**EXERCISE TASK**
Rewrite all of the data below as a JSON list of strings, with one string for each line and blank lines left out.
::: LISTED ENTRIES
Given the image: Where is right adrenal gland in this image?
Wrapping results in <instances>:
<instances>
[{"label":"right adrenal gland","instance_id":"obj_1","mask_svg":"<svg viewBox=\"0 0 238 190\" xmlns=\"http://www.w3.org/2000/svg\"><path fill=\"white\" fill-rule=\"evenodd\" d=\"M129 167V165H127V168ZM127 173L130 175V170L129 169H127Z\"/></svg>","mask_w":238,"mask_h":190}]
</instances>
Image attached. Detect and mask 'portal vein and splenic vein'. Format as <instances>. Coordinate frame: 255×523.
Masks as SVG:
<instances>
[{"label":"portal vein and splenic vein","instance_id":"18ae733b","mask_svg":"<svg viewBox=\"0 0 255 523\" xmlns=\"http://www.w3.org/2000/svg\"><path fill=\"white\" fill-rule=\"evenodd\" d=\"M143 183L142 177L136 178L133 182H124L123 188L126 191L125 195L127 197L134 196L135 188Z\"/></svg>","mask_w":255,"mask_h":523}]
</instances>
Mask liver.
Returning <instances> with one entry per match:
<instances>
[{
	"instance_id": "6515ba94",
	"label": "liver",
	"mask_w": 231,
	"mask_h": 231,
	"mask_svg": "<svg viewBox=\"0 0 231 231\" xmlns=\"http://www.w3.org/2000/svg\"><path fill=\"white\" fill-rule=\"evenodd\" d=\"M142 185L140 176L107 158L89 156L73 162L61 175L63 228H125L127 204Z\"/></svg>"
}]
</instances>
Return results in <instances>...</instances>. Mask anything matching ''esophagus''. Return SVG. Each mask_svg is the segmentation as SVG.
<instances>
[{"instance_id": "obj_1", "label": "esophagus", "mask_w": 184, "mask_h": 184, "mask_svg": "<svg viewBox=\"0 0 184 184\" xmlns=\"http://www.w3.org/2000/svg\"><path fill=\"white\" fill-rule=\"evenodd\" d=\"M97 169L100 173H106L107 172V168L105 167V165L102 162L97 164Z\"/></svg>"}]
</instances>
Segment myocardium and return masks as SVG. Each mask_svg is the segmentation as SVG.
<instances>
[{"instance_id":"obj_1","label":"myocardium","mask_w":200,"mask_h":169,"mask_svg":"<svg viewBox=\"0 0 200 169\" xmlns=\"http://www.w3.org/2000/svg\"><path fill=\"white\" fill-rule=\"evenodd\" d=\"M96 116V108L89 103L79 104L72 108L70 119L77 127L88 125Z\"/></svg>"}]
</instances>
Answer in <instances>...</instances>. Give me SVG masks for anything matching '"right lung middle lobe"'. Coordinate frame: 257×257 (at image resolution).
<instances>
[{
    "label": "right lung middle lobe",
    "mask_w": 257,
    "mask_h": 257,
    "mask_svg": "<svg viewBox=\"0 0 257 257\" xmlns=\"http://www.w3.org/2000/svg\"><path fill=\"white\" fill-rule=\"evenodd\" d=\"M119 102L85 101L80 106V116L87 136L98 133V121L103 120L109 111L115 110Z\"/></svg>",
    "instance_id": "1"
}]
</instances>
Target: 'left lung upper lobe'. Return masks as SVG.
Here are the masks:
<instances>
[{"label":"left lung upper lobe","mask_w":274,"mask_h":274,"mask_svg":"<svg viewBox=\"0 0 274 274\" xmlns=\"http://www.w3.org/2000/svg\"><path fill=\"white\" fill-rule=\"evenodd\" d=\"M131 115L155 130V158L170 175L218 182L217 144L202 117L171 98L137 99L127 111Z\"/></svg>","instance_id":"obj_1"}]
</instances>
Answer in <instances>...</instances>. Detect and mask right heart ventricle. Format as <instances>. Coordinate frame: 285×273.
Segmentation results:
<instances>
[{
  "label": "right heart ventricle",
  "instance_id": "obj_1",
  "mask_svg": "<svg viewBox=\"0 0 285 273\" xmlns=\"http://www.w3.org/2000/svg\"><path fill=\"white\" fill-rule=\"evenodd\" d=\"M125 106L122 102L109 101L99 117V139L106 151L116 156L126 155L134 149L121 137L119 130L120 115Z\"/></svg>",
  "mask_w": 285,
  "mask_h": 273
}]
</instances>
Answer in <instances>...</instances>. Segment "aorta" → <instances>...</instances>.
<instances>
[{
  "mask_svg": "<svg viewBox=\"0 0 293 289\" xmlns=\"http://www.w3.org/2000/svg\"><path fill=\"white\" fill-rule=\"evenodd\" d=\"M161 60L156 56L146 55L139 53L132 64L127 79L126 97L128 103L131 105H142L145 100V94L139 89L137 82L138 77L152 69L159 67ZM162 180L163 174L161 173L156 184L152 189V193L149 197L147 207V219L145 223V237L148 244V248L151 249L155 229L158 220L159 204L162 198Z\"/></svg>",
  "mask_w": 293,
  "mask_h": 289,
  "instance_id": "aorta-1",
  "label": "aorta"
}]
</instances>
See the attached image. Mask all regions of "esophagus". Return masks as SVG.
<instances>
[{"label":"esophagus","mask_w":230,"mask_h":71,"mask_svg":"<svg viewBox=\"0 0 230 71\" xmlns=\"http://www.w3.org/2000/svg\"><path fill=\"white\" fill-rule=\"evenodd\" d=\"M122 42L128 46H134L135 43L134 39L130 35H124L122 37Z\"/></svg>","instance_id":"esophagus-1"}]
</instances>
::::::
**EXERCISE RESPONSE**
[
  "Given the image: Where is right adrenal gland in this image?",
  "Wrapping results in <instances>:",
  "<instances>",
  "[{\"label\":\"right adrenal gland\",\"instance_id\":\"obj_1\",\"mask_svg\":\"<svg viewBox=\\\"0 0 238 190\\\" xmlns=\\\"http://www.w3.org/2000/svg\\\"><path fill=\\\"white\\\" fill-rule=\\\"evenodd\\\" d=\\\"M129 167V165H127V168ZM127 173L130 175V170L129 169H127Z\\\"/></svg>\",\"mask_w\":238,\"mask_h\":190}]",
  "</instances>",
  "Image attached. Detect and mask 'portal vein and splenic vein'. Format as <instances>. Coordinate frame: 255×523.",
  "Masks as SVG:",
  "<instances>",
  "[{\"label\":\"portal vein and splenic vein\",\"instance_id\":\"18ae733b\",\"mask_svg\":\"<svg viewBox=\\\"0 0 255 523\\\" xmlns=\\\"http://www.w3.org/2000/svg\\\"><path fill=\\\"white\\\" fill-rule=\\\"evenodd\\\" d=\\\"M143 183L142 177L136 178L133 182H124L123 188L126 191L125 195L127 197L134 196L135 188Z\\\"/></svg>\",\"mask_w\":255,\"mask_h\":523}]",
  "</instances>",
  "Mask liver.",
  "Returning <instances> with one entry per match:",
  "<instances>",
  "[{",
  "\t\"instance_id\": \"6515ba94\",",
  "\t\"label\": \"liver\",",
  "\t\"mask_w\": 231,",
  "\t\"mask_h\": 231,",
  "\t\"mask_svg\": \"<svg viewBox=\\\"0 0 231 231\\\" xmlns=\\\"http://www.w3.org/2000/svg\\\"><path fill=\\\"white\\\" fill-rule=\\\"evenodd\\\" d=\\\"M142 185L140 176L107 158L89 156L73 162L61 175L63 228H125L127 204Z\\\"/></svg>\"",
  "}]",
  "</instances>",
  "Return results in <instances>...</instances>. Mask anything matching ''esophagus''. Return SVG. Each mask_svg is the segmentation as SVG.",
  "<instances>",
  "[{\"instance_id\": \"obj_1\", \"label\": \"esophagus\", \"mask_w\": 184, \"mask_h\": 184, \"mask_svg\": \"<svg viewBox=\\\"0 0 184 184\\\" xmlns=\\\"http://www.w3.org/2000/svg\\\"><path fill=\\\"white\\\" fill-rule=\\\"evenodd\\\" d=\\\"M97 169L100 173H106L107 172V168L105 167V165L102 162L97 164Z\\\"/></svg>\"}]",
  "</instances>",
  "Segment myocardium and return masks as SVG. Each mask_svg is the segmentation as SVG.",
  "<instances>",
  "[{\"instance_id\":\"obj_1\",\"label\":\"myocardium\",\"mask_w\":200,\"mask_h\":169,\"mask_svg\":\"<svg viewBox=\\\"0 0 200 169\\\" xmlns=\\\"http://www.w3.org/2000/svg\\\"><path fill=\\\"white\\\" fill-rule=\\\"evenodd\\\" d=\\\"M96 116V108L89 103L79 104L72 108L70 119L77 127L88 125Z\\\"/></svg>\"}]",
  "</instances>",
  "Answer in <instances>...</instances>. Give me SVG masks for anything matching '\"right lung middle lobe\"'. Coordinate frame: 257×257 (at image resolution).",
  "<instances>",
  "[{",
  "    \"label\": \"right lung middle lobe\",",
  "    \"mask_w\": 257,",
  "    \"mask_h\": 257,",
  "    \"mask_svg\": \"<svg viewBox=\\\"0 0 257 257\\\" xmlns=\\\"http://www.w3.org/2000/svg\\\"><path fill=\\\"white\\\" fill-rule=\\\"evenodd\\\" d=\\\"M119 102L85 101L80 106V116L87 136L98 133V121L103 120L109 111L115 110Z\\\"/></svg>\",",
  "    \"instance_id\": \"1\"",
  "}]",
  "</instances>",
  "Target: 'left lung upper lobe'. Return masks as SVG.",
  "Here are the masks:",
  "<instances>",
  "[{\"label\":\"left lung upper lobe\",\"mask_w\":274,\"mask_h\":274,\"mask_svg\":\"<svg viewBox=\\\"0 0 274 274\\\" xmlns=\\\"http://www.w3.org/2000/svg\\\"><path fill=\\\"white\\\" fill-rule=\\\"evenodd\\\" d=\\\"M131 115L155 130V158L170 175L218 182L217 144L202 117L171 98L137 99L127 111Z\\\"/></svg>\",\"instance_id\":\"obj_1\"}]",
  "</instances>",
  "Answer in <instances>...</instances>. Detect and mask right heart ventricle. Format as <instances>. Coordinate frame: 285×273.",
  "Segmentation results:",
  "<instances>",
  "[{",
  "  \"label\": \"right heart ventricle\",",
  "  \"instance_id\": \"obj_1\",",
  "  \"mask_svg\": \"<svg viewBox=\\\"0 0 285 273\\\" xmlns=\\\"http://www.w3.org/2000/svg\\\"><path fill=\\\"white\\\" fill-rule=\\\"evenodd\\\" d=\\\"M125 106L122 102L109 101L99 117V139L106 151L116 156L126 155L134 149L121 137L119 130L120 115Z\\\"/></svg>\",",
  "  \"mask_w\": 285,",
  "  \"mask_h\": 273",
  "}]",
  "</instances>",
  "Answer in <instances>...</instances>. Segment \"aorta\" → <instances>...</instances>.",
  "<instances>",
  "[{",
  "  \"mask_svg\": \"<svg viewBox=\\\"0 0 293 289\\\" xmlns=\\\"http://www.w3.org/2000/svg\\\"><path fill=\\\"white\\\" fill-rule=\\\"evenodd\\\" d=\\\"M161 60L156 56L146 55L139 53L132 64L127 79L126 97L128 103L131 105H142L145 100V94L139 89L137 82L138 77L152 69L159 67ZM162 180L163 174L161 173L156 184L152 189V193L149 197L147 207V219L145 223V237L148 244V248L151 249L155 229L158 220L159 204L162 198Z\\\"/></svg>\",",
  "  \"mask_w\": 293,",
  "  \"mask_h\": 289,",
  "  \"instance_id\": \"aorta-1\",",
  "  \"label\": \"aorta\"",
  "}]",
  "</instances>",
  "See the attached image. Mask all regions of \"esophagus\". Return masks as SVG.",
  "<instances>",
  "[{\"label\":\"esophagus\",\"mask_w\":230,\"mask_h\":71,\"mask_svg\":\"<svg viewBox=\\\"0 0 230 71\\\" xmlns=\\\"http://www.w3.org/2000/svg\\\"><path fill=\\\"white\\\" fill-rule=\\\"evenodd\\\" d=\\\"M122 42L128 46H134L135 43L134 39L130 35H124L122 37Z\\\"/></svg>\",\"instance_id\":\"esophagus-1\"}]",
  "</instances>"
]